# Surf fishing rods and reels for sale



## Surf Rodder (Jun 28, 2013)

Gentlemen, I posted my interest in selling surf rods & reels, etc. in the classified for sell section.

I haven't posted since mid-Oct 2016 after a serious injury to my left leg, which ultimately was amputated. Hope you'll check my post. I have no emotional attachment to them, a kayak, fishing line and supplies, wooden model boats and ships, etc.

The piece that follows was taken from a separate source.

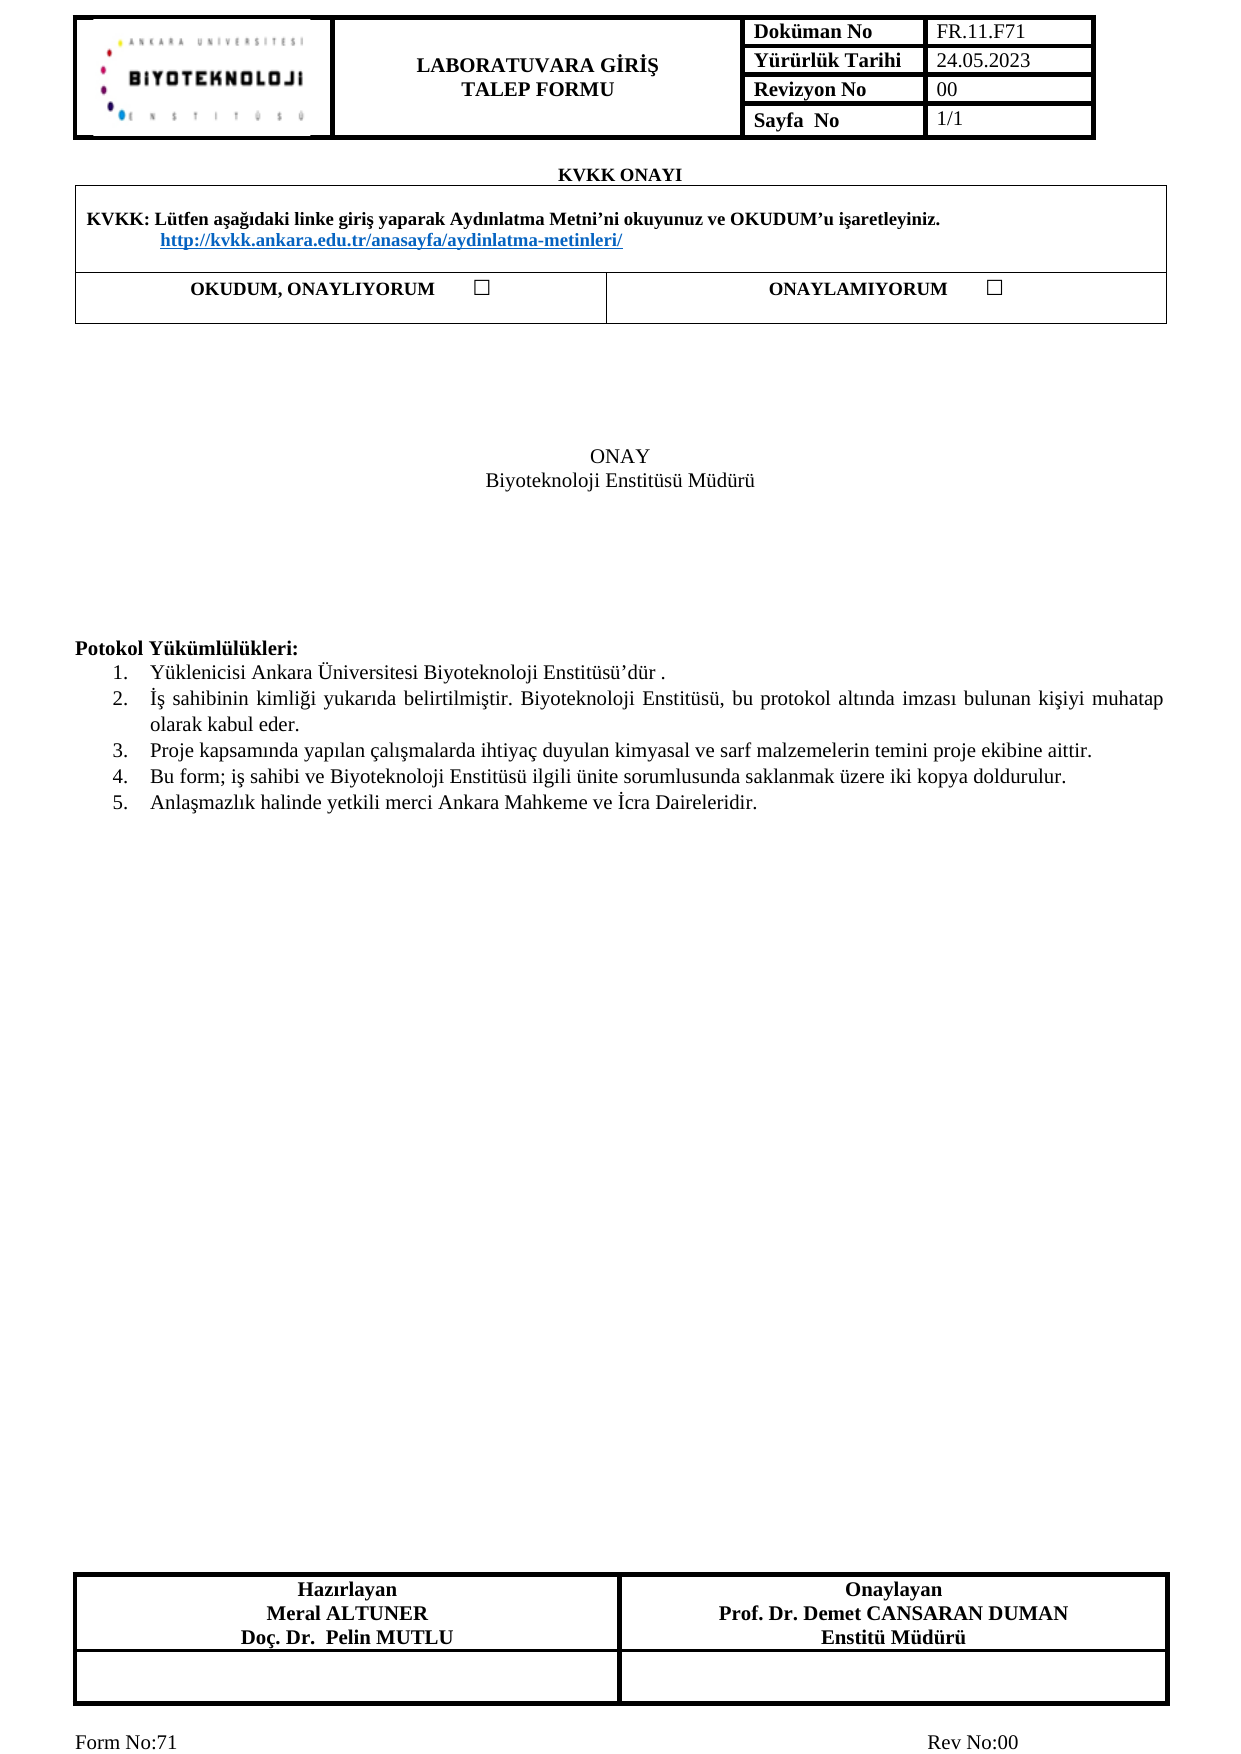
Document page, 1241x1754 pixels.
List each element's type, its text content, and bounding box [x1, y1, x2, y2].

Peace! (His Peace) Surf Rodder


----------



## Surf Rodder (Jun 28, 2013)

*Noted items posted in 'General Merchandise'*

Guys, I failed to mention that the 'for sale' items I referenced are in 'General Merchandise'. Thanks.


----------



## GregoH (Dec 3, 2017)

You need to repost it, they purge ones that are 30 days old


----------



## GulfCoastSteven (Nov 15, 2016)

PM sent


Sent from my iPhone using Tapatalk


----------



## 348473 (Apr 12, 2017)

Hey surfrodder. Sorry to hear the news. I met you at SS a long time ago and am trying to replace my looted gear. I'm looking for some gear and i know you were pretty serious with the surf fishing. Matt 2817733266


----------



## Surf Rodder (Jun 28, 2013)

Hey, Matt. I sent a reply and pictures to your email. I'm pulling in prayer for you!


----------



## 348473 (Apr 12, 2017)

Surf Rodder said:


> Hey, Matt. I sent a reply and pictures to your email. I'm pulling in prayer for you!


Didn't get your email and only sending message on here since work blocking access to the messages in 2cool for some reason. I'll be interested in any old 7000's and penn 500's =]


----------



## bearwhiz (Jan 30, 2011)

I haven't found it.


----------



## born to fish (Mar 30, 2013)

Me either
Can you copy a link to the original post Surf Rodder? Very sorry to hear of your misfortunes. 

Sent from my SAMSUNG-SM-N915A using Tapatalk


----------